DESDE LOS medios de comunicación los estadounidenses reciben constantemente propaganda que asegura que siguen siendo "la tierra de los libres", que están en Irak para proteger y extender la democracia (ninguna mención a las reservas de petróleo), que los terroristas les odian porque les envidian y que viven en peligro pero pueden estar tranquilos porque su Gobierno les protege. Han sabido de los ataques terroristas en Madrid y en Londres, pero les infunde seguridad saber, por ejemplo, que su Gobierno está levantando un muro en la frontera que les separa de los pobres. Todos saben que el muro es inútil a efectos prácticos, pero la mayoría lo apoya. Como la mayoría (el 51%, según la última encuesta de The Washington Post) apoya que el Gobierno pueda pinchar su teléfono para combatir el terrorismo. Poco a poco, con mínima resistencia de los poderes legislativo y judicial, la Constitución se va convirtiendo en papel mojado. El miedo es un arma poderosa en manos de gobernantes poco escrupulosos. Poco importa que la situación en Irak sea cada vez más ingobernable, que hayan muerto más de 30.000 civiles y 2.000 soldados americanos, que los índices de popularidad de Bin Laden, muy altos en el mundo musulmán, se incrementen peligrosamente en Pakistán (51%) o Jordania (60%). La mayoría acepta de buen grado extender al presidente un cheque en blanco: haga lo que tenga que hacer, y si nos puede ahorrar los detalles escabrosos, mejor. Legalidad y seguridad no son incompatibles. Al contrario, se refuerzan mutuamente. Al Qaeda intenta destruir el mundo occidental, sus edificios y medios de transporte, sembrando el odio y la devastación con miles de víctimas inocentes. Pero hay un objetivo que no puede alcanzar: destruir también nuestras libertades y sistemas políticos que proclaman que cada ser humano es titular de derechos inalienables por el mero hecho de serlo. Es la parte más valiosa de nuestra cultura. Bin Laden quiere destruirla, pero no puede. Eso sólo podemos hacerlo nosotros mismos. Y podemos también impedirlo.

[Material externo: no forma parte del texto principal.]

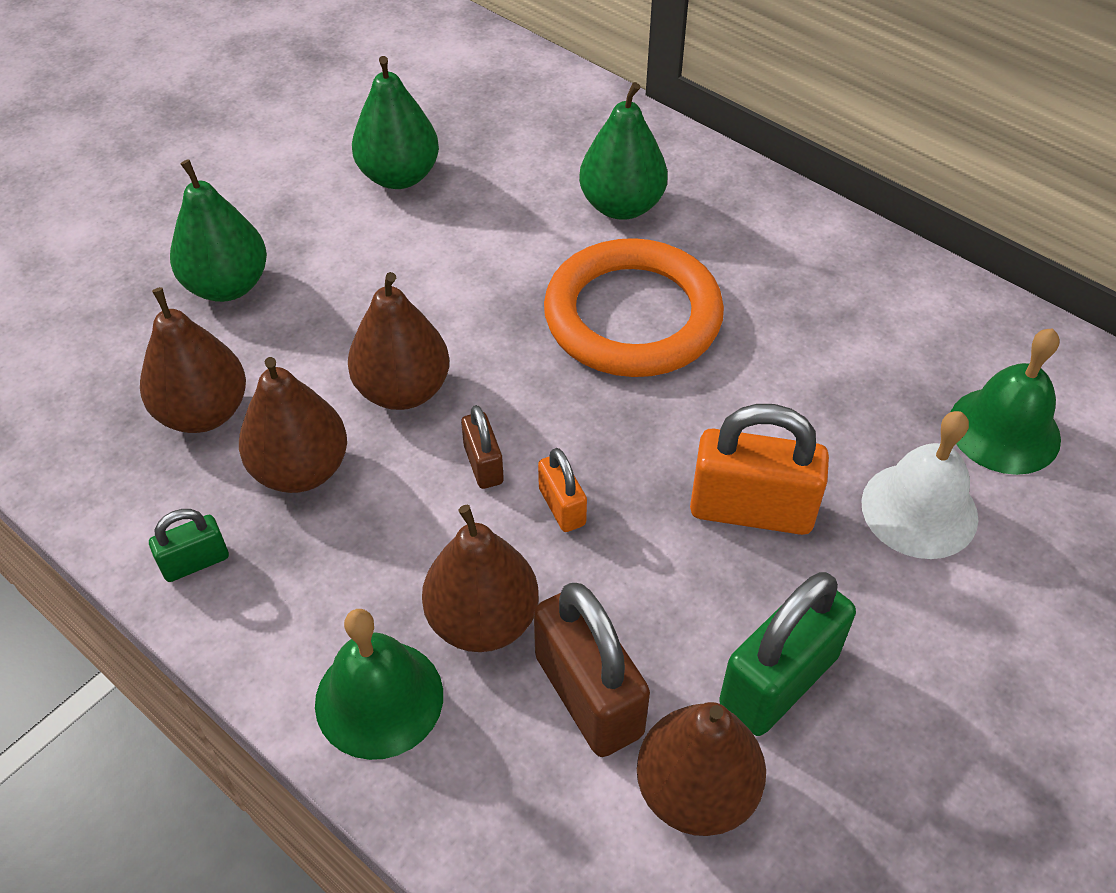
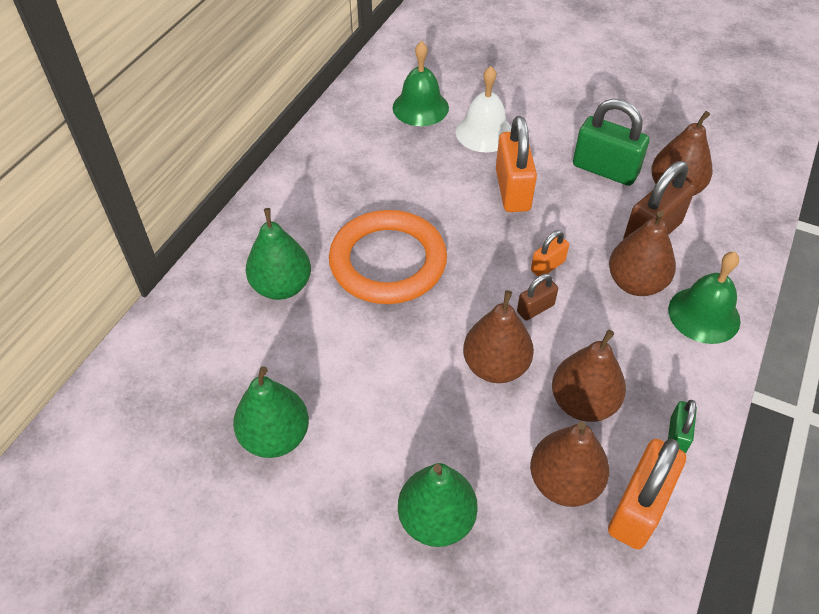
camera: 105 degrees left, 0 degrees up
green padlock [149,509,229,582] -> green padlock turned 60 degrees clockwise [668,400,697,454]
none -> orange padlock [608,439,686,550]

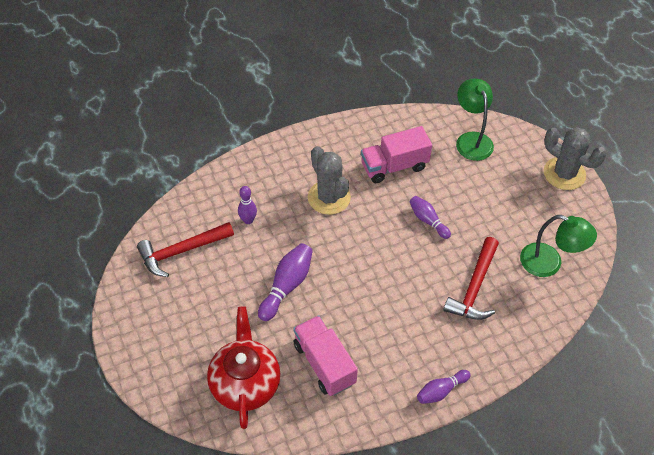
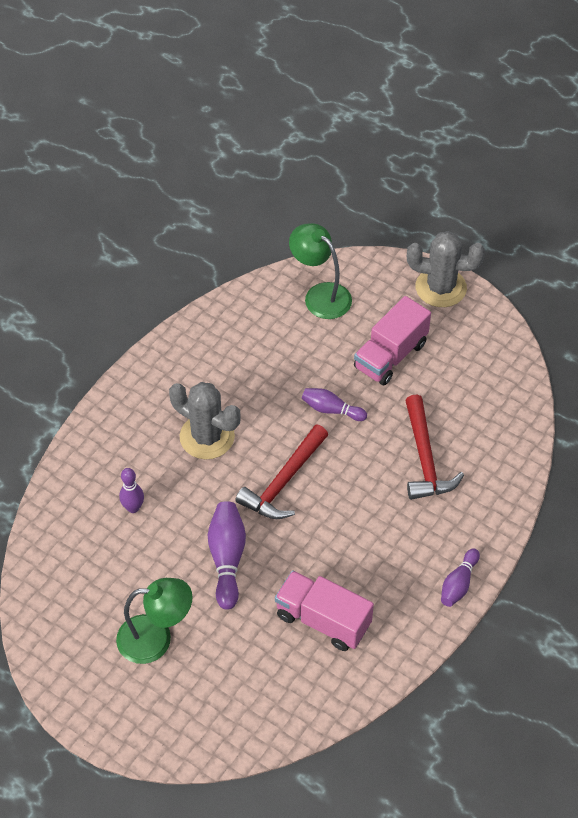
camera: 30 degrees left, 0 degrees up
red hammer [137,222,234,277] -> red hammer moved to [235,424,328,519]
red teapot [207,307,280,429] -> none
pink truck [361,126,432,183] -> pink truck moved to [354,296,431,385]
green lamp [520,215,597,277] -> green lamp moved to [116,578,193,664]

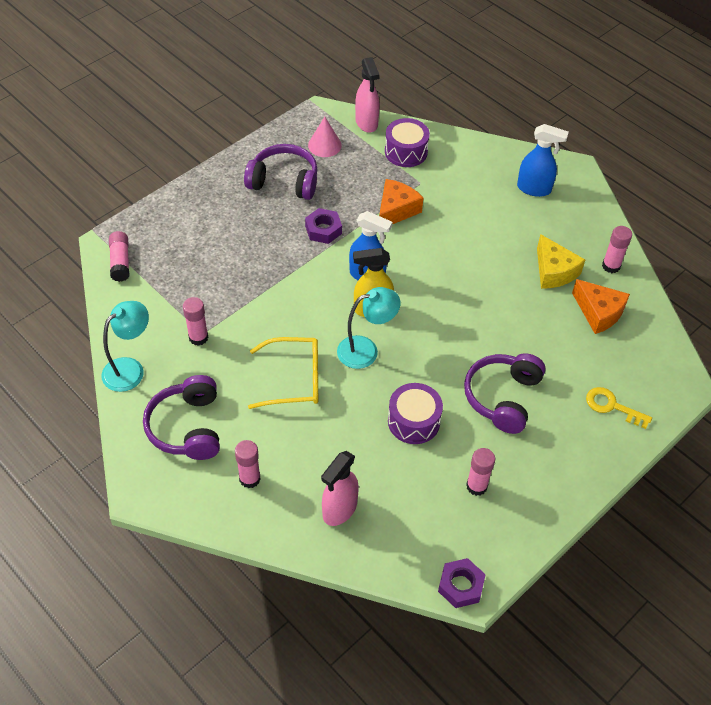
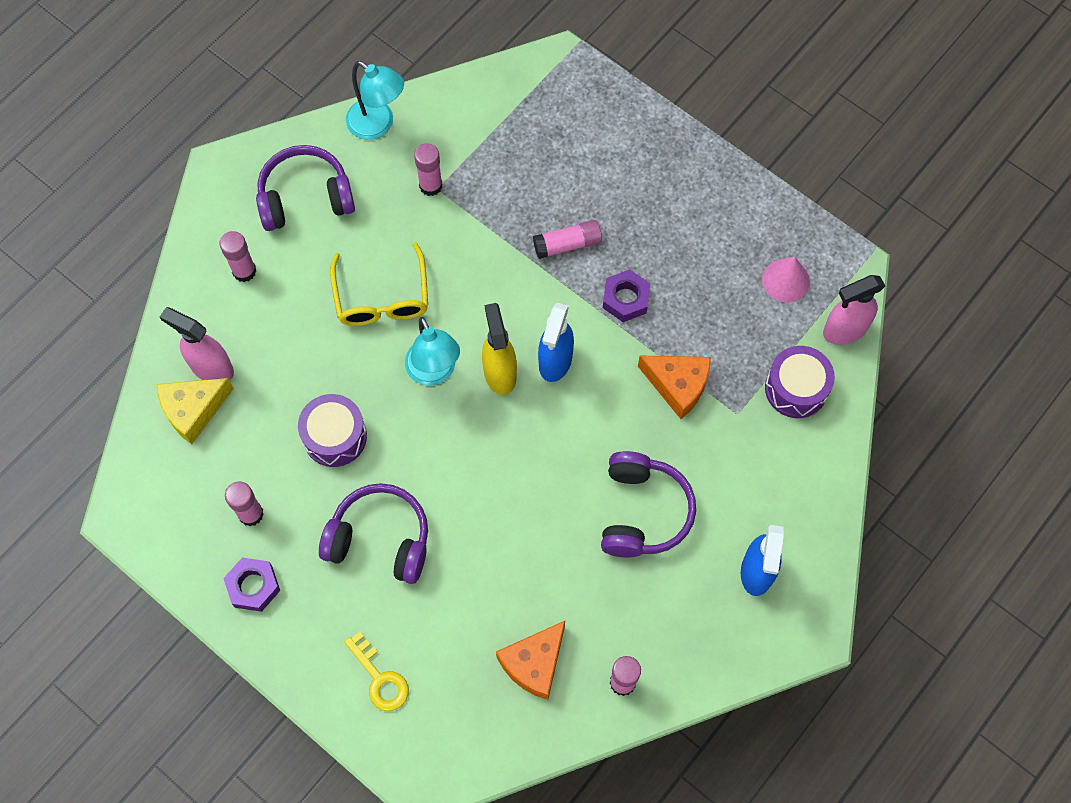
camera: 85 degrees right, 15 degrees up
pink glue stick [109,231,129,282] -> pink glue stick moved to [533,220,602,259]
purple headphones [244,144,318,200] -> purple headphones moved to [601,451,696,557]
purple nut [438,558,486,608] -> purple nut moved to [223,557,280,612]
yellow cheese [537,234,585,289] -> yellow cheese moved to [156,378,234,445]
yellow key [586,387,652,429] -> yellow key turned 120 degrees clockwise [344,632,409,711]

NIXON terminó procesado y tuvo que dimitir. Reagan se salvó porque su consejero de Seguridad Nacional John Poindexter asumió toda la responsabilidad y resultó condenado. Durante la presidencia de Bush, sólo unos pocos militares de baja graduación han sido castigados por tantas violaciones del derecho internacional y de las leyes americanas. Sin embargo, el procesamiento del portavoz republicano Tom DeLay, del jefe de gabinete de Cheney, Lewis Libby, y la reciente condena de Jack Abramoff, principal lobista del partido, arrojan una sombra alargada sobre el presidente. Tal vez la democracia más poderosa del planeta no esté tan deteriorada después de todo y conserve suficiente capacidad de reacción. Tal vez los americanos hayan empezado ya a arrepentirse, como las otras veces.